Both of Iliyas Daudi's grandfathers - Misbakhetdin Safin and Ahmadullah Idrisov fought in the Second World War against Nazi Germany. During a breakthrough from the encirclement near Bryansk in 1942, grandfather Akhmadulla was seriously wounded by an artillery shell, his thigh was amputated. Exactly the same injury, 44 years later, in August 1986, in Afghanistan, his grandson, a military intelligence officer, Iliyas Daudi, who was blown up by an Italian anti-personnel mine.

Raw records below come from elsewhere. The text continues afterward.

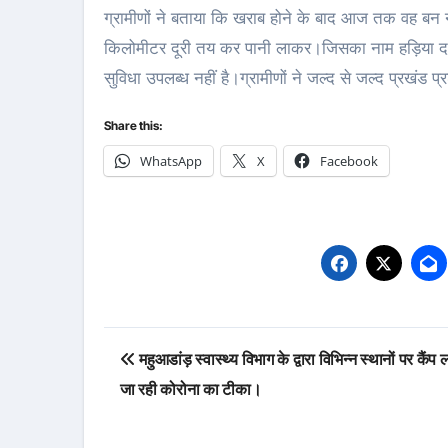
ग्रामीणों ने बताया कि खराब होने के बाद आज तक वह बन नहीं
किलोमीटर दूरी तय कर पानी लाकर।जिसका नाम हड़िया दाढ़ी 
सुविधा उपलब्ध नहीं है।ग्रामीणों ने जल्द से जल्द प्रखंड
Share this:
WhatsApp
X
Facebook
Post
महुआडांड़ स्वास्थ्य विभाग के द्वारा विभिन्न स्थानों पर कैं
navigation
जा रही कोरोना का टीका।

In the same year he applied to study in Economical Department of Gubkin Russian State University of Oil and Gas and his application process was successful. Nevertheless, being a student of prestigious university he volunteered to military service in Soviet Army.

==Military service==
In August 1985, after basic military training Daudi was assigned to military reconnaissance unit of 149th Guards Motor Rifle Regiment of Limited Contingent of Soviet forces in Afghanistan (official title of 40th Army).

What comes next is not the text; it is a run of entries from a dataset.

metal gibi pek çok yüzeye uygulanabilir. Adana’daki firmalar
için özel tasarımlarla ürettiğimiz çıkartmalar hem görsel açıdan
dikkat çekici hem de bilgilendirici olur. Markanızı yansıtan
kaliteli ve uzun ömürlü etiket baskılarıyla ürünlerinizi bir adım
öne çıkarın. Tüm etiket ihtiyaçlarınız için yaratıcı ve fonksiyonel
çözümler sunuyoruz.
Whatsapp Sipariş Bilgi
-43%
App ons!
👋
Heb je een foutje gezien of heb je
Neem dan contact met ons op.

His military career started from reconnaissance operations in the rank of senior scout, then he took a position of a squad-leader of surveillance section. Soviet Colonel General Alexander Skorodumov wrote in his memories that Iliyas Daudi was not only formal leader, but the informal one too. Moreover, sometimes Daudi faced accusations in not obeying the rules and even hooliganism Surprisingly, it wasn't an obstacle for him to become a deputy of platoon commander and join a Communist Party of the Soviet Union.

On 18 August 1986, I.Daudi participated in a large-scale Soviet operation Operation Trap on the Afghan-Iranian border in Herat province to capture the base fortified complex of the mujahideen Kokari-Sharshari of a prominent afghan warlord Ismail Khan. In battle, risking his life, he saved three comrades. A day later, 23 August in violent clashes with mujahideen, on a mission to supply his soldiers with ammunition, he stepped on an Italian antipersonnel mine. The explosion blew off his thigh and he received a severe concussion. According to the testimony of his army friends, he asked them to shoot him to get rid of the burden, but they managed to evacuate him from the combat zone In November 1986, he was decommissioned from the Soviet Army after spending a lot of time in rehabilitation in hospital.

Many years later his combat performance was investigated and evaluated as outstanding heroism. In December 2009 by the order of Russian President Dmitry Medvedev he was awarded with a Hero of Russian Federation.